This one – a young female – had help. It landed on a transatlantic cargo ship off the Cornish coast, having been clearly blown very far off course, and then flew ashore for a rest to St Mary's, one of the Isles of Scilly, before making the crossing to the Cornish mainland. It has been attracting observers in the Zennor area for the past fortnight – and astonishing them.

"I have seen snowy owls in zoos but nothing prepared me for what truly wonderful birds they are when you see them in the wild," said Jon Evans, a birdwatcher who drove through the night from Suffolk to catch sight of it.

"I took a lot of shots of it sitting there with its big yellow eyes. But only when it took off with those broad, white wings did I appreciate that the snowy owl is a truly majestic bird."

One local birdwatcher, John Chapple, said he was "exhilarated and excited" when he heard about the owl. "I just had to go and see it," he said. "It's a fantastic record for Cornwall. The chance of a snowy owl landing here is once in a blue moon. It seems happy and content. It must be finding plenty of food."

In recent times, snowy owls were briefly British birds: between 1967 and 1975 a pair bred on Fetlar, the Shetland island which is the nearest part of Britain to Norway. They managed to raise at least 16 young but despite careful protection and monitoring, in 1976 the male bird disappeared, and although females continued to visit Fetlar, no more males appeared as suitable mates, and the last birds were seen in 1993.

The rarity, therefore, is one of the great attractions of a snowy owl to anyone who loves the natural world in Britain. So too is the beauty – if you think this female is beautiful, you should see the males, which lack the black barring and are virtually all-white, and quite breathtaking.

But perhaps at the heart of the attraction is what we might call the owl experience itself, for owls hold more fascination for people than perhaps any other family of birds. JK Rowling knew exactly what she was doing when she made them the omnipresent messengers of the magical world of Harry Potter. For thousands of years, humans have attributed a wide range of characteristics to owls, from wisdom to malevolence to mystery. No doubt because they were creatures of the night, and once symbolised the dark forces that the night might contain, they were often thought of as creatures of ill-omen. But in recent times as we have lost our fear of the dark, their air of mystery has come to seem more attractive, as JK Rowling understood. The snowy owl, for its combination of size and rarity and beauty, probably represents the supreme owl experience but any owl encounter can be memorable, especially with our own nearest equivalent, the barn owl, which is all-white underneath. Anyone who has stood at the edge of a field in the dusk of a warm May evening and watched a barn owl hunt, gliding and fluttering soundlessly over the grass like a huge white moth, has witnessed something quite unforgettable.

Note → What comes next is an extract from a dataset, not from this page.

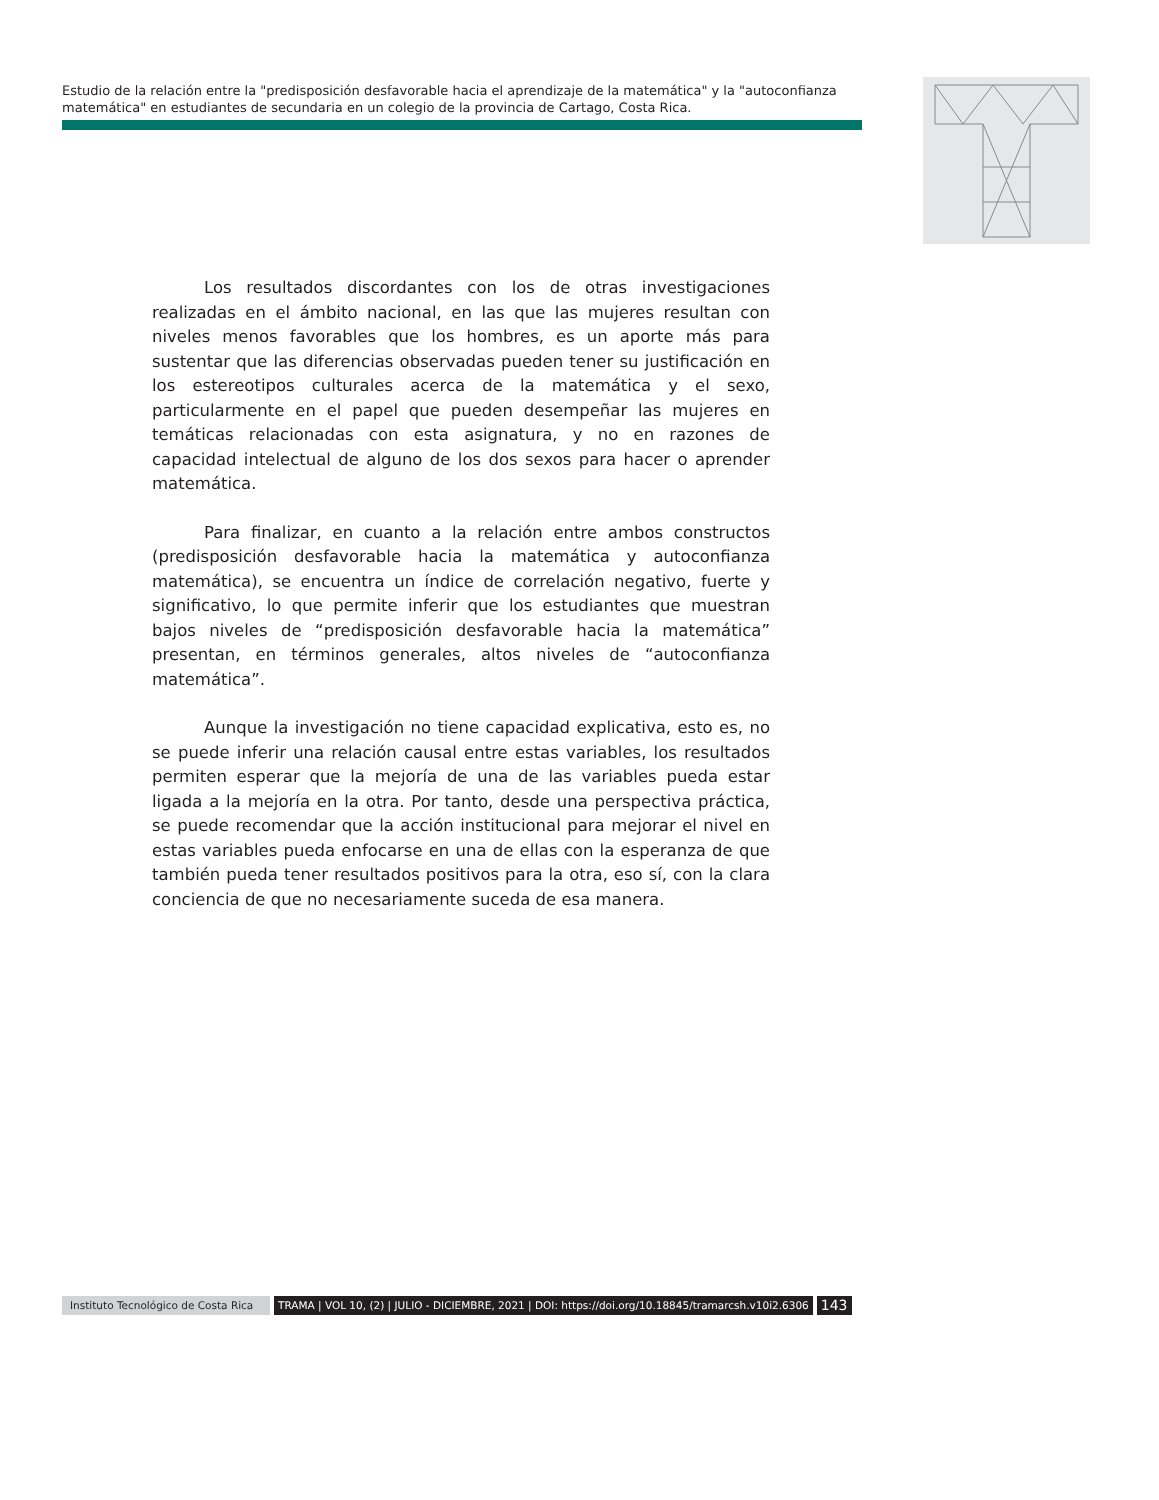Estudio de la relación entre la "predisposición desfavorable hacia el aprendizaje de la matemática" y la "autoconfianza matemática" en estudiantes de secundaria en un colegio de la provincia de Cartago, Costa Rica.
Los resultados discordantes con los de otras investigaciones realizadas en el ámbito nacional, en las que las mujeres resultan con niveles menos favorables que los hombres, es un aporte más para sustentar que las diferencias observadas pueden tener su justificación en los estereotipos culturales acerca de la matemática y el sexo, particularmente en el papel que pueden desempeñar las mujeres en temáticas relacionadas con esta asignatura, y no en razones de capacidad intelectual de alguno de los dos sexos para hacer o aprender matemática.
Para finalizar, en cuanto a la relación entre ambos constructos (predisposición desfavorable hacia la matemática y autoconfianza matemática), se encuentra un índice de correlación negativo, fuerte y significativo, lo que permite inferir que los estudiantes que muestran bajos niveles de “predisposición desfavorable hacia la matemática” presentan, en términos generales, altos niveles de “autoconfianza matemática”.
Aunque la investigación no tiene capacidad explicativa, esto es, no se puede inferir una relación causal entre estas variables, los resultados permiten esperar que la mejoría de una de las variables pueda estar ligada a la mejoría en la otra. Por tanto, desde una perspectiva práctica, se puede recomendar que la acción institucional para mejorar el nivel en estas variables pueda enfocarse en una de ellas con la esperanza de que también pueda tener resultados positivos para la otra, eso sí, con la clara conciencia de que no necesariamente suceda de esa manera.
Instituto Tecnológico de Costa Rica TRAMA | VOL 10, (2) | JULIO - DICIEMBRE, 2021 | DOI: https://doi.org/10.18845/tramarcsh.v10i2.6306 143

We have four more regularly breeding owl species in Britain and all are fascinating, although not all are easy to observe. The hardest to see is the long-eared owl, which is strictly nocturnal and spends most of the day roosting in deep cover such as conifer plantations. The commonest is the tawny owl, which is also nocturnal but best known for its two call-notes, which have entered into folklore: the screech of the female ("tu-whit"), and the musical hoot of the male ("tu-whoo"). Like magpies and foxes, tawny owls now can be found in cities: a pair often breeds in the gardens of Buckingham Palace.

The other two species can often be seen during the day (if you go to the trouble of searching them out): the short-eared owl, which majestically quarters the ground low over moorlands and marshes, and the little owl, not much bigger than a blackbird, which can be seen perching on a tree branch or a gatepost. It is the little owl which is the original wise old owl, being long celebrated in Greece as the symbol of Pallas Athene, the goddess of wisdom; it was introduced to Britain in the 19th century.

Britain now may – or may not – have a sixth regularly breeding owl species. Several pair of eagle owls, enormous birds from eastern Europe with 6ft wingspans, have bred here in the past 15 years but as they are all believed to have escaped from captivity, they are not considered British birds – although the situation may change if a regular breeding population establishes itself.

Splendid though the eagle owl is, it is the snowy owl which is the most magnificent of the family. A century ago T S Eliot, the modernist poet now remembered principally for the obscurity of The Waste Land, captured something of it in a wonderful song he wrote as a young man in New England:

The moonflower opens to the moth,
The mist crawls in from sea,
A great white bird, a snowy owl,
Slips from the alder tree ...

The great white bird is alive and well, and currently living in Cornwall.